“For sure, something was wrong with my swing right-handed. I can still hit left-handed, there’s no question about it. I feel like I can. I felt like, toward the end, I wasn’t given a chance to do it to come out of the slump right-handed, but I felt good left-handed all year.”
Now, take a look at this chart:
This chart illustrates Jorge's lefty and righty splits for each season. The measurement used is weighted on-base percentage (wOBA).

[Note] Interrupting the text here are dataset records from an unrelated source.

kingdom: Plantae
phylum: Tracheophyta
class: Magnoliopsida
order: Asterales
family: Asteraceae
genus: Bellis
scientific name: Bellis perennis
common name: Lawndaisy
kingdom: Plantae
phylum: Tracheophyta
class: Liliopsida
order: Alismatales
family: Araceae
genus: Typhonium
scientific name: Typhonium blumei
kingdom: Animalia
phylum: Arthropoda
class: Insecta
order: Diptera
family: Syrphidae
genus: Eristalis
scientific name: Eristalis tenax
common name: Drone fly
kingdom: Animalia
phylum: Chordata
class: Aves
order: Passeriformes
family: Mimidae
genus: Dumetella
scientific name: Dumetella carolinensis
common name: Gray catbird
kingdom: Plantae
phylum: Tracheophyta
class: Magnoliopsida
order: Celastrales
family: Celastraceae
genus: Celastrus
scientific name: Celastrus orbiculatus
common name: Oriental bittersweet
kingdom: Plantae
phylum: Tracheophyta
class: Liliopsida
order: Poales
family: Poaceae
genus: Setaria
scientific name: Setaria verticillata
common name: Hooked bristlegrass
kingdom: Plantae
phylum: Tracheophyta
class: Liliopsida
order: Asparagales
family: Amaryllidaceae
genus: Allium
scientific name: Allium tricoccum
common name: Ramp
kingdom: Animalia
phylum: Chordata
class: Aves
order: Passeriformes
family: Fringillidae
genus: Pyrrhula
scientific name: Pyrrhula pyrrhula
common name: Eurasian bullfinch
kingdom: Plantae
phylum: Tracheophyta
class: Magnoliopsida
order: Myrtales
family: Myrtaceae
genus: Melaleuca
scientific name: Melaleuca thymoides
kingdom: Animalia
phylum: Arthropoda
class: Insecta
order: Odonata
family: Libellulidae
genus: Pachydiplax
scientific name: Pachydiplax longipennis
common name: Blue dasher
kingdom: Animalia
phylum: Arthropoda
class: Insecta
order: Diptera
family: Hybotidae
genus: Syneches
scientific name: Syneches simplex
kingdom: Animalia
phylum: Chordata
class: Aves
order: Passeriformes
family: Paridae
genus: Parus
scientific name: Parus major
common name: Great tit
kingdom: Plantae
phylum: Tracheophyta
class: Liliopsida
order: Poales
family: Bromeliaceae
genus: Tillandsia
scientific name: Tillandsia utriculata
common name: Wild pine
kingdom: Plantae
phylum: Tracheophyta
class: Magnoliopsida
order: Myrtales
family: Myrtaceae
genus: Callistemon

The wOBA values in the chart contains 2 adjustments:
- Since major league hitting was higher in most of Jorge's career than in his last couple of seasons, wOBA is adjusted to the 2011 AL run-scoring environment.
- Since the new Yankee Stadium is friendlier to run-scoring than the old, wOBA is adjusted to neutralize this consideration.
The flaw with all these judgements has been this: in 2011 Posada had only 71 right-handed plate appearances (PAs). In other words, all these pronouncements were based on ridiculously small sample sizes. 71 appearances represents about 2.5 weeks worth of games; and these judgements have been proliferating since May, when Jorge had in the range of 25-30 plate appearances. Horrendous streaks over a period of 71 PAs routinely happen; thus sound baseball analysis has to view this as a slump, as Jorge mentioned, and nothing more than that.
Since Posada has retired, we'll never know with certainty whether his righty hitting would have bounced back in 2012. But since Jorge referred to this angle in his press conference, it seems worthwhile to back up his point.